Selected passage:
Rock County has signed an offer to buy the vacant Pick ‘n Save building on Janesville’s south side and plans to turn the former grocery store into a new human services complex.
County officials said Wednesday all human services programs—except those offered at Beloit’s Eclipse Center—will shift to the 129,000-square-foot building at 1717 S. Center Ave. likely by late 2020 or early 2021. The county expects to close on the property by June 17.
The purchase agreement, which includes the building and adjoining parking lots for $4.4 million, must be approved by the Rock County Board.
Developer Jim Grafft and his family bought the property in January 2018 for about $2.9 million. The building has sat vacant since Pick ‘n Save moved out in November 2017.
County Administrator Josh Smith, county board Chairman Russ Podzilni, Director of Human Services Kate Luster and Facilities Management Director Brent Sutherland made the purchase public Wednesday afternoon in an interview with The Gazette.

Given information:
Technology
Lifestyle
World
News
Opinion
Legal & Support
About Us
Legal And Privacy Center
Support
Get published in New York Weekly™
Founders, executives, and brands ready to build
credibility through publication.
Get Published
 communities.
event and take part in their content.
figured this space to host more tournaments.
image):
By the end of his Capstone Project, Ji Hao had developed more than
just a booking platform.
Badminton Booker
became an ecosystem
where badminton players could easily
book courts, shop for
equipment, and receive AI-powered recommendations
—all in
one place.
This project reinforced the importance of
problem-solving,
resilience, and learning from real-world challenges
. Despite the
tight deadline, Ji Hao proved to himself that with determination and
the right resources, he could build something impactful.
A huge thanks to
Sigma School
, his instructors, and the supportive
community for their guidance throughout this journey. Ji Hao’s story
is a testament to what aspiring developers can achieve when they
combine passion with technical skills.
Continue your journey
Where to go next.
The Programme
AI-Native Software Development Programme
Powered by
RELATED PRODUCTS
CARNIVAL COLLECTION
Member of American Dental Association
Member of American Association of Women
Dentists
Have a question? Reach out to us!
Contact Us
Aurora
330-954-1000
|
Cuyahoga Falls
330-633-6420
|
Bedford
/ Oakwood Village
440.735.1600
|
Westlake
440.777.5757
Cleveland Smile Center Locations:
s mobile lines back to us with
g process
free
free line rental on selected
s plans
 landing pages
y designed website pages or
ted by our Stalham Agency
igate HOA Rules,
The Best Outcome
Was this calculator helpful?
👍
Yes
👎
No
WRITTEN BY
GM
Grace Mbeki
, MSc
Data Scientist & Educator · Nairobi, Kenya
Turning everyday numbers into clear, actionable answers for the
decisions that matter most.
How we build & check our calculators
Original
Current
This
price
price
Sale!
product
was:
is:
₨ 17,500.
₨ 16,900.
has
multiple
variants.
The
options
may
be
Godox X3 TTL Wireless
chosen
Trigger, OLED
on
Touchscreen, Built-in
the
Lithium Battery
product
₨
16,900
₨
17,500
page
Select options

Using the information:
a) List every person named in the article on Rock County's purchase of the Pick ‘n Save building.
b) Reproduce word for word the part of the Pick ‘n Save building article that runs from "County officials said" up to and including "Rock County Board.".
Rely only on the text about the Pick ‘n Save building and nothing else.

Answers below:
a) Jim Grafft, Josh Smith, Russ Podzilni, Kate Luster, Brent Sutherland

b)
County officials said Wednesday all human services programs—except those offered at Beloit’s Eclipse Center—will shift to the 129,000-square-foot building at 1717 S. Center Ave. likely by late 2020 or early 2021. The county expects to close on the property by June 17.
The purchase agreement, which includes the building and adjoining parking lots for $4.4 million, must be approved by the Rock County Board.